Task inputs:
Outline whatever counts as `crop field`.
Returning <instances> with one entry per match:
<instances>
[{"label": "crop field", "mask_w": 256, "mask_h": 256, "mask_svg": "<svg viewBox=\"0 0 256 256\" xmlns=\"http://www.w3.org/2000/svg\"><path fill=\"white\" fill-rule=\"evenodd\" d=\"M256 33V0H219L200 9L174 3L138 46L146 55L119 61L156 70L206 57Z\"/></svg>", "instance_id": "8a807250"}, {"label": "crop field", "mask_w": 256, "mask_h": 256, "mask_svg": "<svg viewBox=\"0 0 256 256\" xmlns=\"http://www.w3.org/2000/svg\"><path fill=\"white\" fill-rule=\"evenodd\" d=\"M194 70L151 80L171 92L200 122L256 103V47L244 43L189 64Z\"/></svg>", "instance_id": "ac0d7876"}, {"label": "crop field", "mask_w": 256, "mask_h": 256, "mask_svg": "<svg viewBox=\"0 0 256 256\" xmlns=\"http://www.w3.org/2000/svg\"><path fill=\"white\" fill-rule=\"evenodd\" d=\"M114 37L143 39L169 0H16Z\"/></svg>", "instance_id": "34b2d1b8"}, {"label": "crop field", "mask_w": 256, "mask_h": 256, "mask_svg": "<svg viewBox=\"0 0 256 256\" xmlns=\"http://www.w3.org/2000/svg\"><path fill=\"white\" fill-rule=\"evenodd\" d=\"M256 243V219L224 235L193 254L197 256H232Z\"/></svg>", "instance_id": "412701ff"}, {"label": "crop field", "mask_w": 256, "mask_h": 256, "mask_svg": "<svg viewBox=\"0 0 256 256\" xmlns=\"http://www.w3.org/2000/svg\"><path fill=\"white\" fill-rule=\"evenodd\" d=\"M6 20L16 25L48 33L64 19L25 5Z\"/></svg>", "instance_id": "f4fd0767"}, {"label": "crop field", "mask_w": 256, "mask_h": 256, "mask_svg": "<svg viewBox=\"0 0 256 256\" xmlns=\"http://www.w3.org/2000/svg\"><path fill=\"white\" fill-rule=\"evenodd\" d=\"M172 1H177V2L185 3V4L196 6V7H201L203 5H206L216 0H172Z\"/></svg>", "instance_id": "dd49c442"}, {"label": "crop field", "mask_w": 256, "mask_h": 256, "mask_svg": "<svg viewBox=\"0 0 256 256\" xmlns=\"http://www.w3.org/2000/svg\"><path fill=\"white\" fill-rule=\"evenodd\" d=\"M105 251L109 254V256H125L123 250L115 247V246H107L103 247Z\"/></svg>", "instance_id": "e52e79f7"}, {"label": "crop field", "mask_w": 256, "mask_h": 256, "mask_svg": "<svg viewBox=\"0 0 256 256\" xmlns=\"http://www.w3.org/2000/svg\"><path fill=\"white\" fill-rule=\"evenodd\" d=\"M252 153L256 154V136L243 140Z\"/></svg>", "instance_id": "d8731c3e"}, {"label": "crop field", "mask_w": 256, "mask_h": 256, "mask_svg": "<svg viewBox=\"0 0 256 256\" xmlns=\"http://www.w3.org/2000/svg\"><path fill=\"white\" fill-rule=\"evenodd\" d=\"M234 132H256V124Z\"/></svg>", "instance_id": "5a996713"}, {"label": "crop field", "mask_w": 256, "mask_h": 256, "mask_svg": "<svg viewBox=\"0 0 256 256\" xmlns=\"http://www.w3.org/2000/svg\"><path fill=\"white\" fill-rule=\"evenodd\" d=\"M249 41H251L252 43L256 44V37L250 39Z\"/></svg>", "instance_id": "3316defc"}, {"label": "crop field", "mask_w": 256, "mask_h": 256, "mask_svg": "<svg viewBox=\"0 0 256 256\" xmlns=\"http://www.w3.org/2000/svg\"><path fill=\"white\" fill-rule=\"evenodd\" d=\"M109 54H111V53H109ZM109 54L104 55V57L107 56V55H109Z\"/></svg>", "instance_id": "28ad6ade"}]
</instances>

What is expected: Keep only the lines of the material above that contain the string "instances". Case counts.

Correct output:
Returning <instances> with one entry per match:
<instances>
</instances>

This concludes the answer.